• **Okuma Metni**:
++++++++++
Vietnam'dan ilk izlenimler: Yaşam dolu Hanoi
Ben ki elli yıl önce “Bir Gün Mutlaka”da “Cebimde Vietnamca şiir kitapları” diye yazmıştım... Aynı yıllarda “Ho Ho Ho Şi Minh” diye bağırmıştık bir ağızdan... O günlerden bu günlere çok sular aktı köprülerin altından ve Vietnam’dayım... Ne bizde ne de Batı ülkelerinde alışık olunan bir görüntü...
Ataol Behramoğluİlk kez gideceğiniz bir ülke hakkında ister istemez olumlu ya da olumsuz önyargılarınız vardır.
Vietnam’a gideceğimi öğrenen arkadaşlar, Ho Chi Minh’in ülkesine gideceğim diye imrendiler bana.
Doğrusunu söylemek gerekirse benim duygularım da onlarınkinden farklı değildi...
Ben ki elli yıldan daha çok zaman önce “Bir Gün Mutlaka”da “Cebimde Vietnamca şiir kitapları” diye yazmıştım...
Aynı şiirin en başlarında “bir kız sessizce ölüyor, sessizce ölüyor orda” dizesindeki kız, şiirin son dizelerine doğru “Vietnam’daki kız”olarak ete kemiğe bürünmüştü...
Aynı yıllarda “Ho Ho Ho Şi Minh” diye bağırmıştık bir ağızdan, hançeremizi yırtarcasına... Kuşkusuz herhangi bir başka ülkeye gidiyor olmaktan daha farklı duygular içindeydim Vietnam yolculuğu öncesinde...
Hemen söyleyeyim ki savaşın ve devrimin hemen sonrasındaki Vietnam’a gitmiyor oluşumun da bilincindeydim...
O günlerden bu günlere çok sular akmıştı köprülerin altından...
Ve işte dokuz saatlik direkt THY uçuşunun ardından uçak Hanoi’ye inişe geçti...
Hanoi sokaklarındaki yemiş satıcılarının çoğu kadın. Giysilerin ve tropikalimsi meyvelerin renkleri birbiriyle tam bir uyum içinde...
Bizimle Vietnam arasında dört saatlik fark var.
Gece yarısı üçte kalkan uçak Hanoi’ye inerken bizde saat 12, Vietnam’da ise öğleden sonra 4 oluyor.
Gittiğim ülkelerde saatler bizden geriyse ve aradaki fark bir iki saatse saatimle oynamam...
Geç kalmaktansa erken hareket etmek daha sağlıklı olduğundan...
Fakat geri olan bizim saatimizse hemen ileri alırım...
Kol saatimi dört saat ileri alırken pencere kıyısında oturuyor olmamın avantajıyla aşağılara bakıyorum...
++++++++++
• **Alıştırma Görevleri**:
**1.** Hanoi izlenimleri metnindeki "Hanoi sokaklarındaki yemiş satıcılarının çoğu kadın" diye başlayan paragrafı, ana bilgilerini koruyarak tek bir cümleyle yeniden yazınız.
**2.** Hanoi izlenimleri metnine göre Türkiye ile Vietnam arasındaki saat farkı kaç saattir?
**3.** Hanoi izlenimleri metnini kaldığı yerden devam ettiriniz.

• **Gösterilen Veriler**:
++++++++++
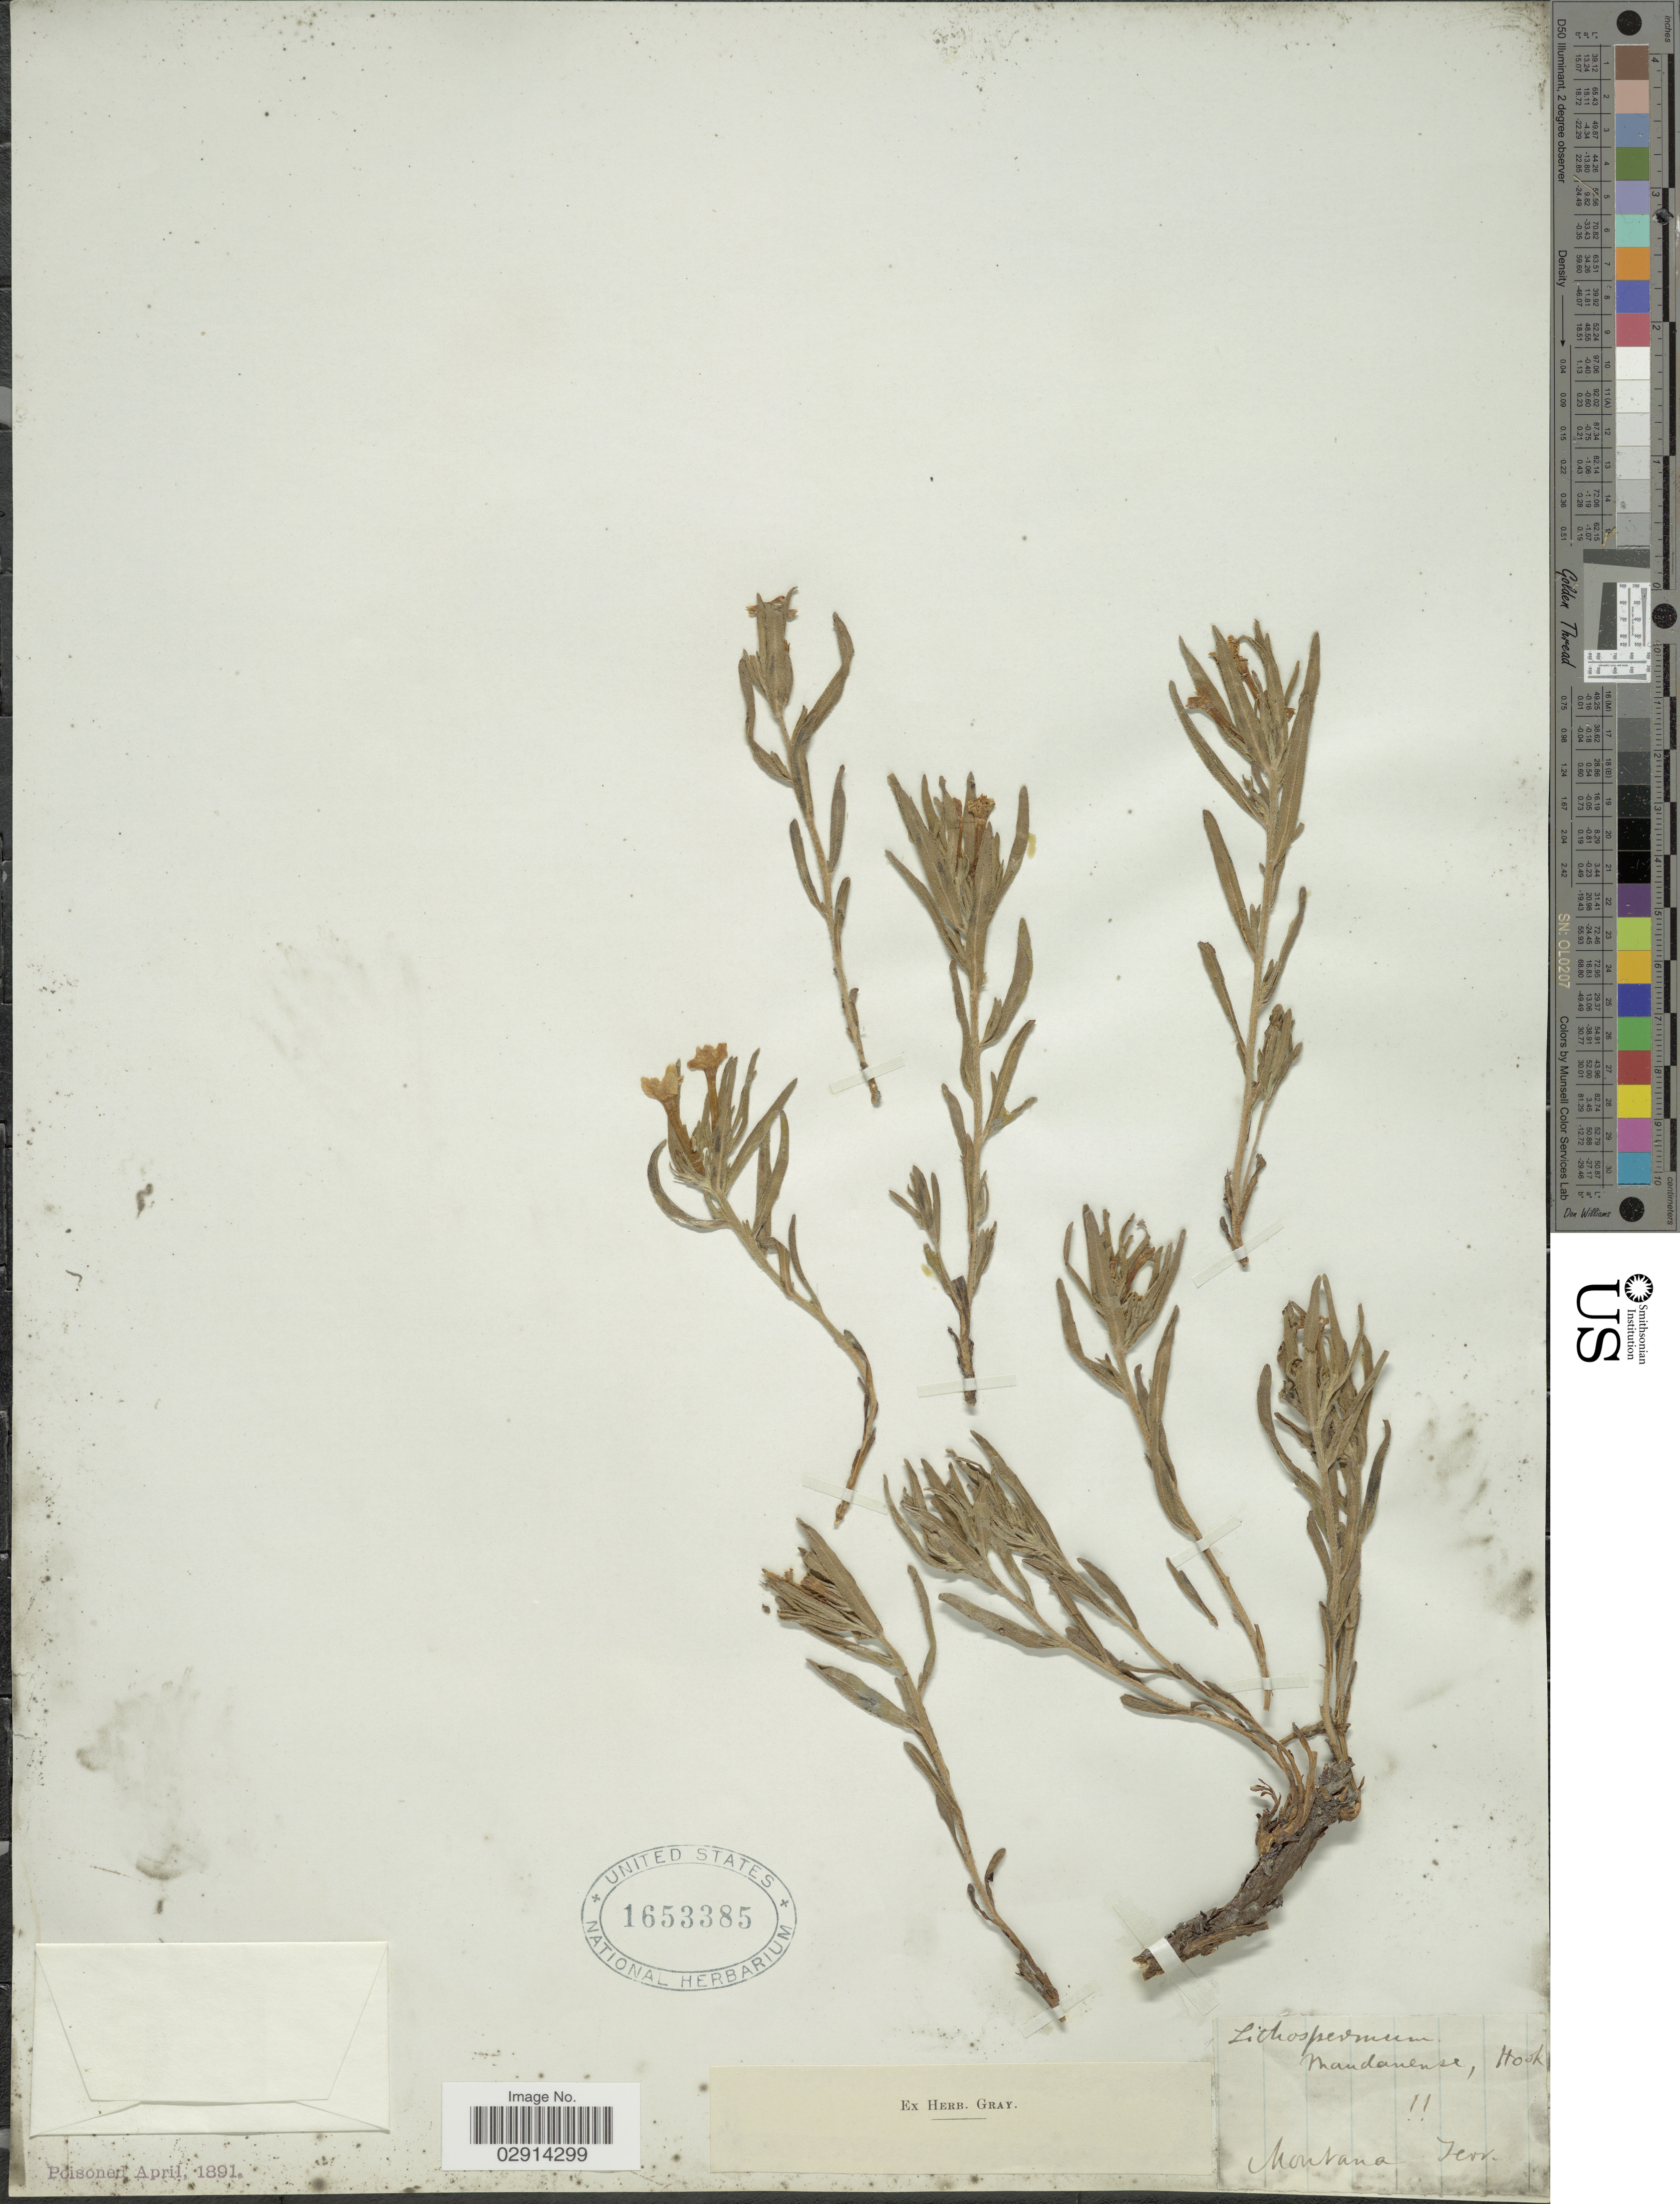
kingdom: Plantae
++++++++++
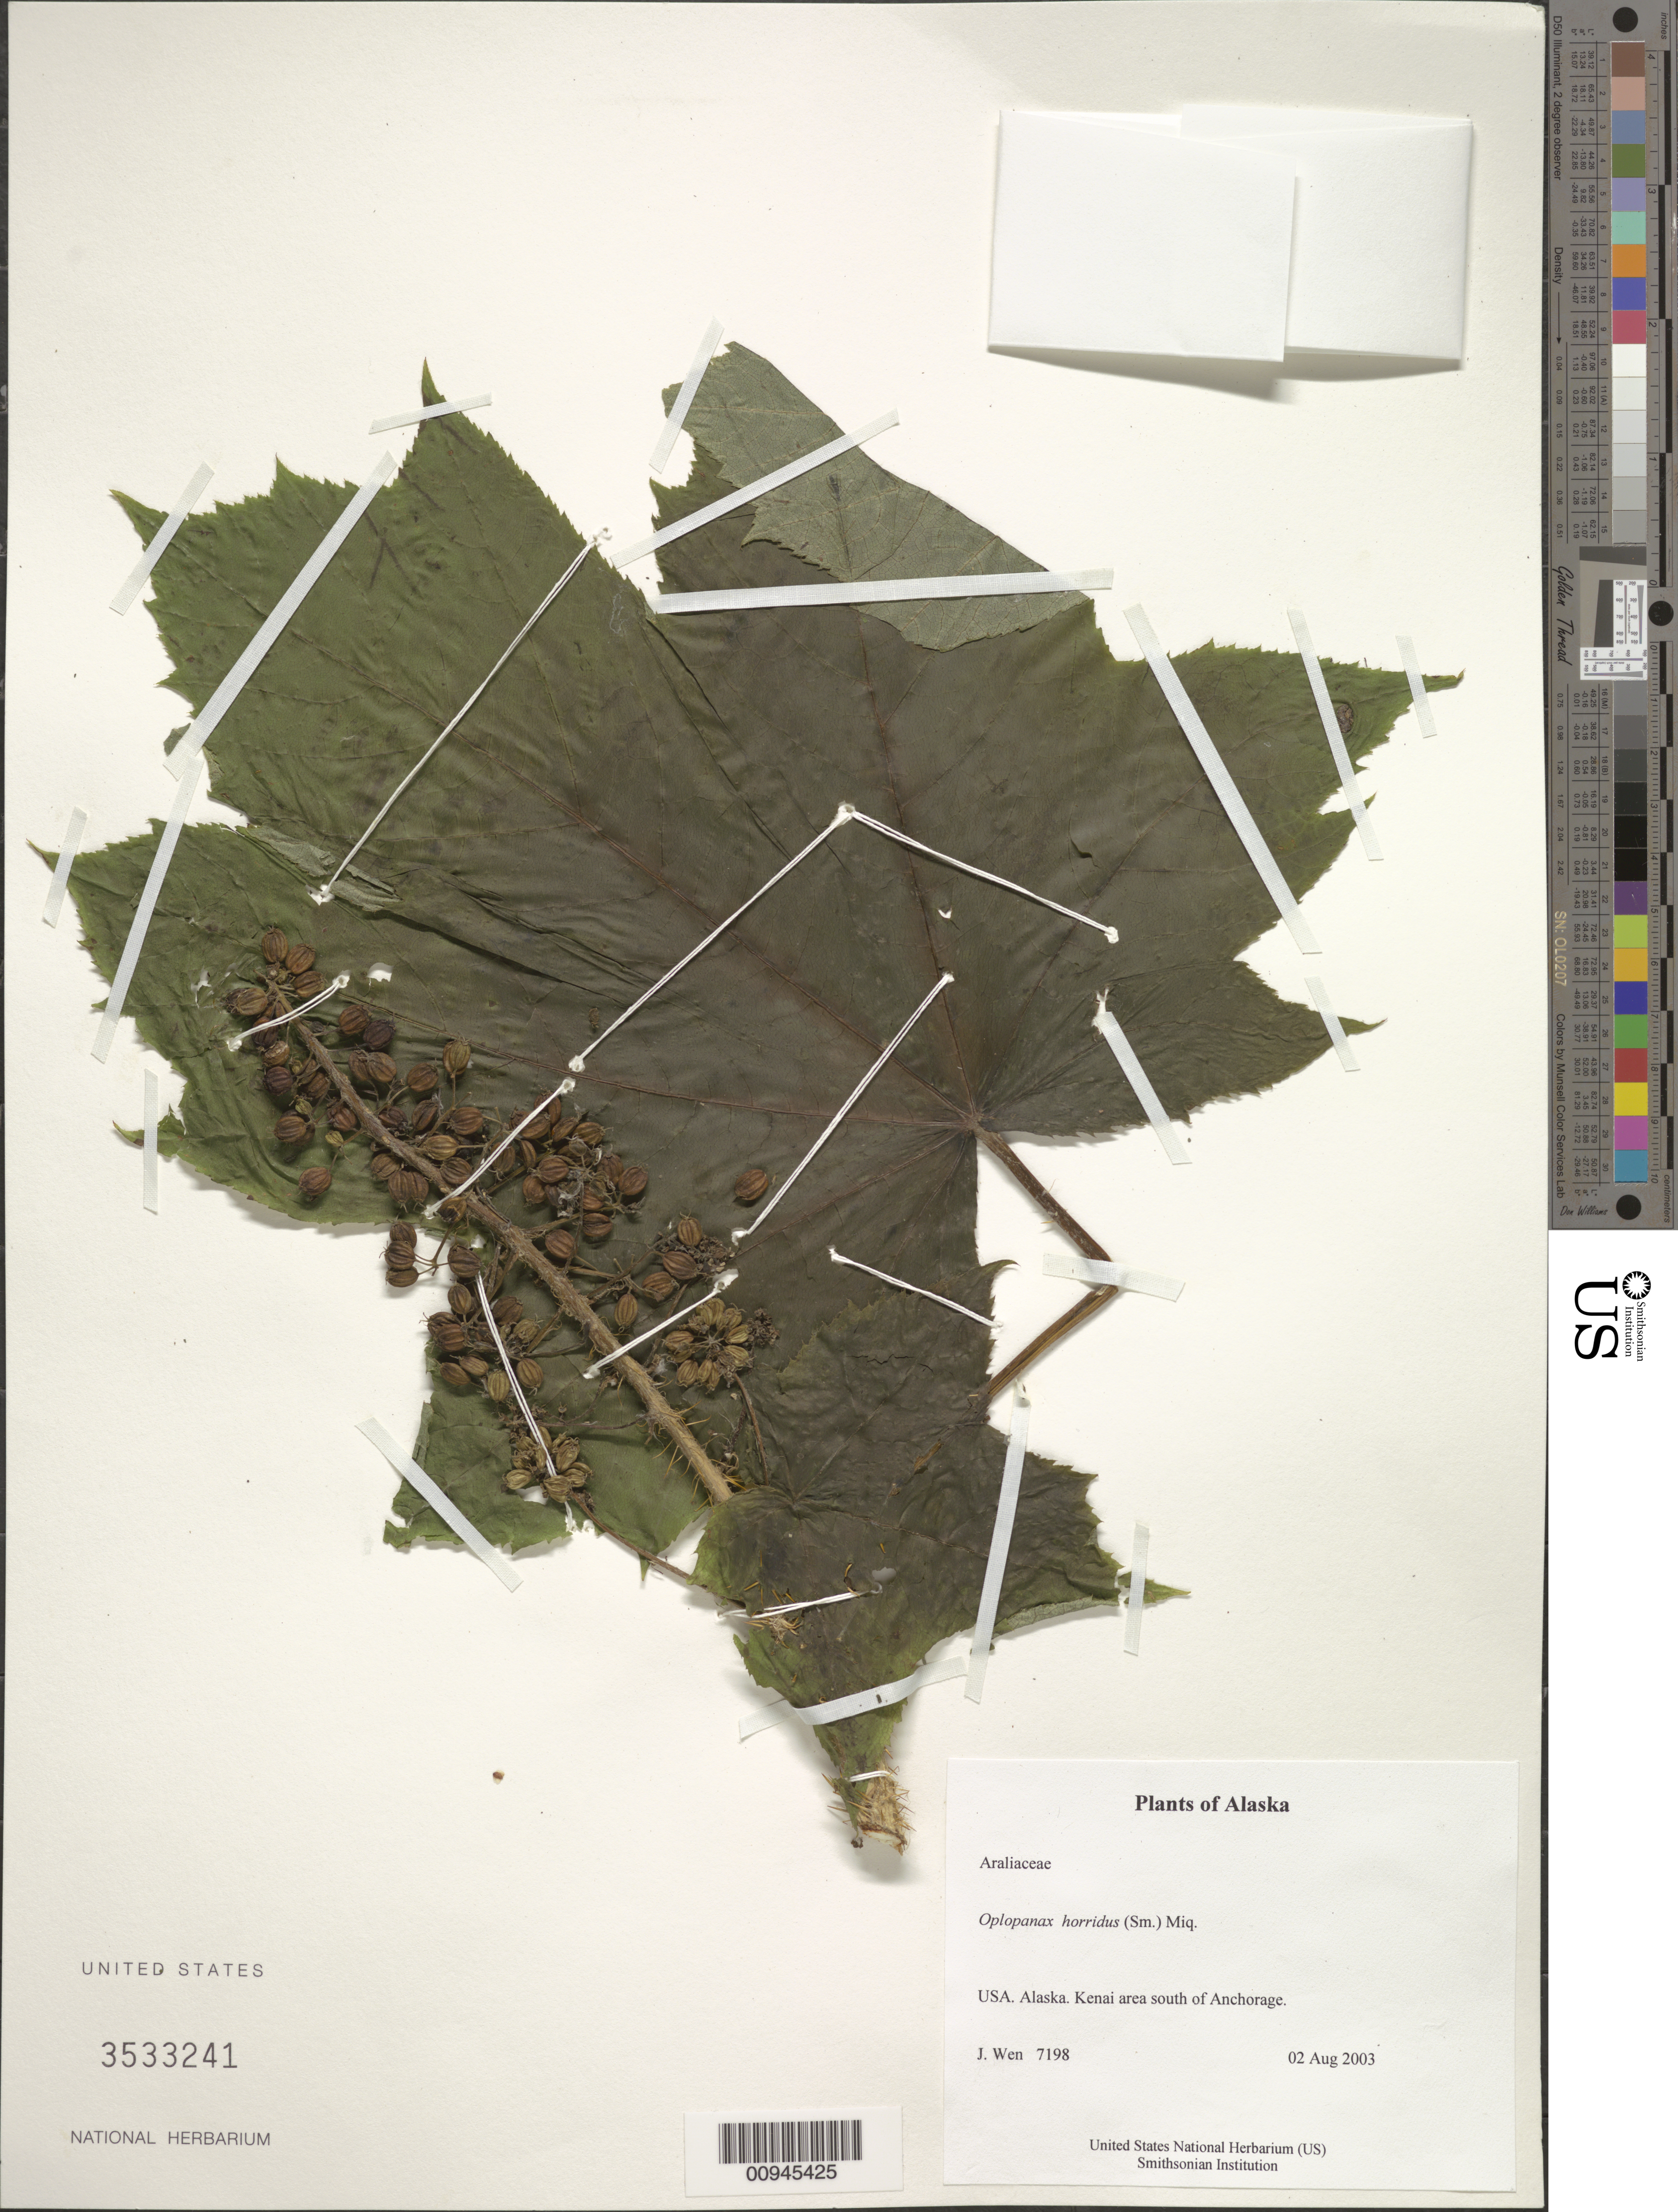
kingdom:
++++++++++
• **Görev Sonuçları**:
**1.** Hanoi'de yemiş satıcılarının çoğu kadındır ve giysilerinin renkleri satılan meyvelerin renkleriyle uyum içindedir.

**2.** Dört saat.

**3.**
Ne bizde ne de Batı ülkelerinde alışık olunan bir görüntü...
Ağaçlarla bezeli, yemyeşil bir toprak...
Bu bakımdan Batı ülkelerine benziyor..
Fakat ağaçlar arasında villamsı evlerin birer küçük köymüşçesine adacıklar gibi öbeklenişinin ne bizdeki ne de Batı ülkelerindeki görünümlerle benzerliği var.
Sanki bu evler kendi adacıkları içinde birbirine sokulmuşken, oluşturduklar adacıklar da birbirlerine ne çok uzak ne çok yakınlar...
Kardeş yakınlığı diyorum buna ben... Çok yakın. Ama mesafeli yine de...
Kente yaklaşırken gökdelenler de boy göstermeye başladı.
Havaalanında ve kente giderken
Uçağın penceresinden ilk izlenimlerimin sıcaklığı havaalanında da bozulmadı.
Saygon (Ho Chi Minh) yolcuları inmeksizin bir saat bekledikten sonra aynı uçakla devam edecekler.
Aralarında olduğum Hanoi yolcularıyla indiğimiz Naibai (HAN) Havaalanı, Batı’da ya da İstanbul’da alışık olduklarımızdan farklı, geniş, tertemiz, sessiz ve pırıl pırıl.
Pasaport kontrol gişeleri önünde göz korkutucu kuyruklar yok.
Kadın ya da erkek görevliler, genellikle genç insanlar.
Kontrol uzun sürmedi.
Valizi çok beklemem de gerekmedi. Fakat çıktığımda karşılayıcı görmeyişime canım sıkıldı doğrusu.
Tekrar içeri girdim.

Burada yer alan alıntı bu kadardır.